The key, Lenox knew, was the tales of the young women. None of them had been able to offer these yet, however, for none of them spoke more than very bad English. It wasn’t even clear what country they came from. A fleet of government translators was coming to the Yard that morning, and they would try to speak to the young women in a variety of languages.
“You’ll be away all day?” Lady Jane asked, over the breakfast table.
“Yes.”
“You must be tired.”
“On the contrary, I have a great deal of energy,” said Lenox, standing.
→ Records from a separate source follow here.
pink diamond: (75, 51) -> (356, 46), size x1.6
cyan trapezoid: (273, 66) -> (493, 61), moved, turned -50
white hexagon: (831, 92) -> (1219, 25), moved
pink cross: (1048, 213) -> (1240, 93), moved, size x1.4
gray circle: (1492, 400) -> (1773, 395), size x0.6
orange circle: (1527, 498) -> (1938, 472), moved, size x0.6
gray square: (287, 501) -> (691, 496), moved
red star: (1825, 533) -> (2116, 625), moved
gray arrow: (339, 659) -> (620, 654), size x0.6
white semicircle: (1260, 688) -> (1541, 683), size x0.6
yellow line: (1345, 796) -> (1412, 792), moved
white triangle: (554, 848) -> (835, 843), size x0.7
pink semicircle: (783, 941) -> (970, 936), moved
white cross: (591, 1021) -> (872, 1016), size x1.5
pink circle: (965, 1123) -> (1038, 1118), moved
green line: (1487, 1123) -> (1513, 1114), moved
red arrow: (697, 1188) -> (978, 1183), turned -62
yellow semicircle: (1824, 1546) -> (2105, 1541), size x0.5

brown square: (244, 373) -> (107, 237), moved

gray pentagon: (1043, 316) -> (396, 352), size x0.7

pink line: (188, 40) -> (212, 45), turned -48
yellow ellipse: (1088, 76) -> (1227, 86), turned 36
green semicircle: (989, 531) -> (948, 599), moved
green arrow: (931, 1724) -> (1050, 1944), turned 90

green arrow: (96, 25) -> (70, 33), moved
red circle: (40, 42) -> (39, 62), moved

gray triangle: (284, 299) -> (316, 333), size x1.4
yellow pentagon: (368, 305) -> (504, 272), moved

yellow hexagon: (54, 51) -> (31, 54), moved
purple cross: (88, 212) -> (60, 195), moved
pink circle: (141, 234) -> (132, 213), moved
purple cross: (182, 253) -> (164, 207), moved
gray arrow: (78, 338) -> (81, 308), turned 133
There was a lovely morning light coming through the windows, the room softened by its gentle natural hue. “Though I wonder how it all relates to the deaths of Wakefield and Jenkins.”
Jane looked up at him. “Poor Mrs. Jenkins,” she said. “Do you think it would be inappropriate of me to call on her? We’ve never met.”
“On the contrary, I think it would be very kind.”
“The day after the funeral must be difficult,” said Jane. “At least a funeral is something to … well, not to look forward to, I suppose, but something to plan, something to expect. The days ahead must seem so empty once even that part of it’s over.”
“I expect so.”
She was staring out the window, and when he came around the table to kiss her good-bye, she said, “Do be careful, would you?”
He kissed her, then took a last swallow of tea. “Always, my dear. Do you feel safe here? With Clemons’s precautions in place? You could still take Sophia to the country, you know.”
“We’re safe. But solve the case quickly, Charles. For my own part, I don’t know that I could face the day after your funeral.”